This past Wednesday at 7:30 a.m., as their students enjoyed a delayed start to the school day, our hard-working MICDS teachers dutifully reported to Brauer Auditorium for a faculty meeting. The morning’s agenda was to write professional growth goals for the year, and my role at the top of the program was simply to thank and encourage them in their efforts. Naturally, I thought some words from the early twentieth-century English writer Somerset Maugham would be appropriate to the occasion.
In an early scene from Maugham’s 1915 novel Of Human Bondage, the faculty at the protagonist’s boarding school are described as having “no patience with modern ideas of education” and hoping fervently that the school “would remain true to its old traditions.” The teaching of mathematics and chemistry, apparently, were two such “modern ideas.” (“The general feeling was that they were a less noble study than the classics.”) French was offered only begrudgingly, and not by anyone who actually spoke French (Englishmen “could keep order better than a foreigner” after all), and geography was taught “chiefly by making boys draw maps,” which was “a favourite occupation” among the students since “it was possible to waste a great deal of time in drawing the Andes or the Apennines.”

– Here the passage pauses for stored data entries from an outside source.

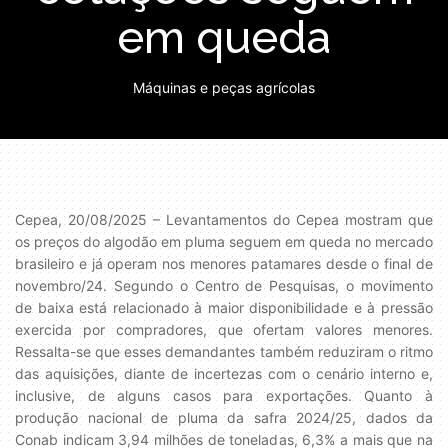
em queda
Máquinas e peças agrícolas
Cepea, 20/08/2025 – Levantamentos do Cepea mostram que
os preços do algodão em pluma seguem em queda no mercado
brasileiro e já operam nos menores patamares desde o final de
novembro/24. Segundo o Centro de Pesquisas, o movimento
de baixa está relacionado à maior disponibilidade e à pressão
exercida por compradores, que ofertam valores menores.
Ressalta-se que esses demandantes também reduziram o ritmo
das aquisições, diante de incertezas com o cenário interno e,
inclusive, de alguns casos para exportações. Quanto à
produção nacional de pluma da safra 2024/25, dados da
Conab indicam 3,94 milhões de toneladas, 6,3% a mais que na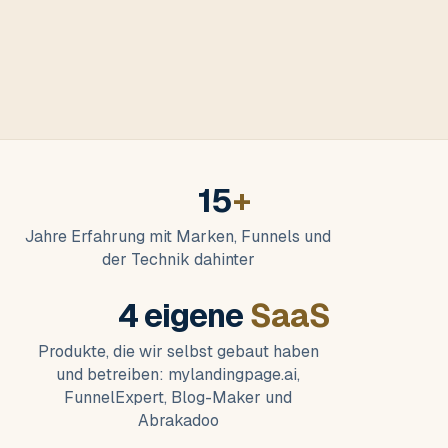
15
+
Jahre Erfahrung mit Marken, Funnels und
der Technik dahinter
4 eigene
SaaS
Produkte, die wir selbst gebaut haben
und betreiben: mylandingpage.ai,
FunnelExpert, Blog-Maker und
Abrakadoo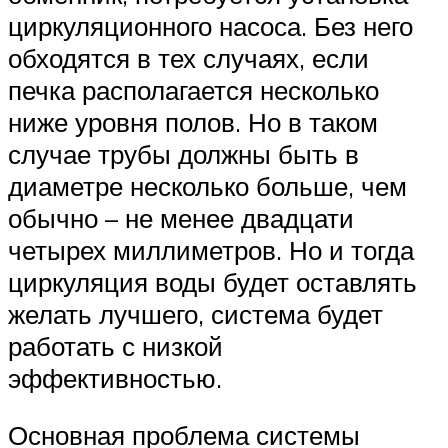
циркуляционного насоса. Без него
обходятся в тех случаях, если
печка располагается несколько
ниже уровня полов. Но в таком
случае трубы должны быть в
диаметре несколько больше, чем
обычно – не менее двадцати
четырех миллиметров. Но и тогда
циркуляция воды будет оставлять
желать лучшего, система будет
работать с низкой
эффективностью.
Основная проблема системы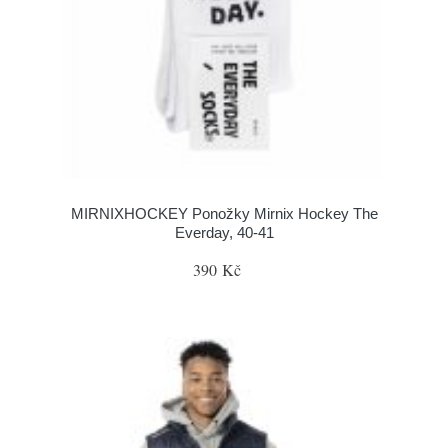
MIRNIXHOCKEY Ponožky Mirnix Hockey The
Everday, 40-41
390 Kč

When I was considering the possibility of joining the MICDS community back in the summer and early fall of 2018, I was especially impressed by the School’s commitment to the professional growth of its teachers. I was already aware of the innovative and ambitious Summit for Transformative Learning in St. Louis (better known as STLinSTL), which enjoys a national reputation among independent schools; but when I visited MICDS, I was pleased to learn as well about professional development programming that takes place throughout the year on late-start Wednesday mornings, and about the generous budget that is allocated to the improvement of pedagogical practice.
After my arrival a year later, I was even more impressed to witness firsthand the many manifestations of these commitments in action: Academic Leadership and grade-level team meetings in each division and across the School; frequent JK-12 academic department activities; expectations of goal articulation and achievement for each teacher; robust frameworks for faculty observation and feedback; summer sabbatical opportunities; and employee-led cultural competency classes for teachers and staff alike to enhance our work with an increasingly broad and diverse range of students.

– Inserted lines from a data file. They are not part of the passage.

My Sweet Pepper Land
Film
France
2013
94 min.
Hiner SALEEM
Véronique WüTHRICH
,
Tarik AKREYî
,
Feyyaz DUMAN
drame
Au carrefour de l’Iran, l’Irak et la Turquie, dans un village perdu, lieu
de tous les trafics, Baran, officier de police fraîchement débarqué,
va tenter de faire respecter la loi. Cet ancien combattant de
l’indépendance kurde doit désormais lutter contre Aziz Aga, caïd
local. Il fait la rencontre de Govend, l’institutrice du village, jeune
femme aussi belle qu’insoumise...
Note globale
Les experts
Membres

An expectation of growth—on the part of students and teachers both—is, by extension, an expectation of change. The faculty of Maugham’s hidebound nineteenth-century boarding school, with their aversion to “modern ideas of education,” served very poorly the students in their care by pointing them ever backwards. When you Google the phrase “prepared for the world of tomorrow,” you get over 8.5 million results. When you Google “prepared for the world of yesterday,” you get only one.
I am tempted to quote Bob Dylan’s famous lyric in this vein (“he not busy being born is busy dying”), but I have done that before, so I think I will double down on Somerset Maugham instead. In his 1938 memoir The Summing Up, Maugham had this to say about human growth and change: “We are not the same persons this year as last; nor are those we love. It is a happy chance if we, changing, continue to love a changed person.” (I owe my knowledge of this wisdom, by the way, to our wonderful new Assistant Head of School for Teaching and Learning, Sally Maxwell.)

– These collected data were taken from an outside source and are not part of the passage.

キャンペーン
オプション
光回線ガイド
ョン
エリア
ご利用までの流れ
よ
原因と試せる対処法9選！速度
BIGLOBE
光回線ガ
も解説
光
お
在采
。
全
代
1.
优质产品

In an era of sustained disruption and dislocation for people everywhere, what good guidance all of us at MICDS can seek in Maugham’s words: our teachers (if who, changing, continue to love their changing profession); our parents (if who, changing, continue to love their changing children); our alumni (if who, changing, continue to love their changing alma mater); and, of course, our students (if who, changing, continue to love their changing selves).
“Change is a constant” as the cliché goes. (You’ll get 28 million results when you Google that one.) At MICDS, joy is a constant, too. This week I saw two Beasley boys conducting an animated “phone” conversation with bananas as they left the lunchroom. I bounced into a Middle School French class the same day and was almost knocked down by choruses of “bonjour!” and “comment ça va?” and, then, “au revoir!” In a discussion with some Upper School students after Thursday’s assembly, I was asked, “What would it take, exactly, to pipe Dr. Pepper through the water fountains?” Another student wanted to know whether I would ever consider dipping a PB&J sandwich in chocolate milk. (I confessed that I might, but only if regular milk were not available.)
Constant change and constant joy guided always by reason, compassion, and courage. These are the work and the wonder of every extraordinary school, and of our extraordinary school especially. I wish you a very happy holiday weekend with your loved ones.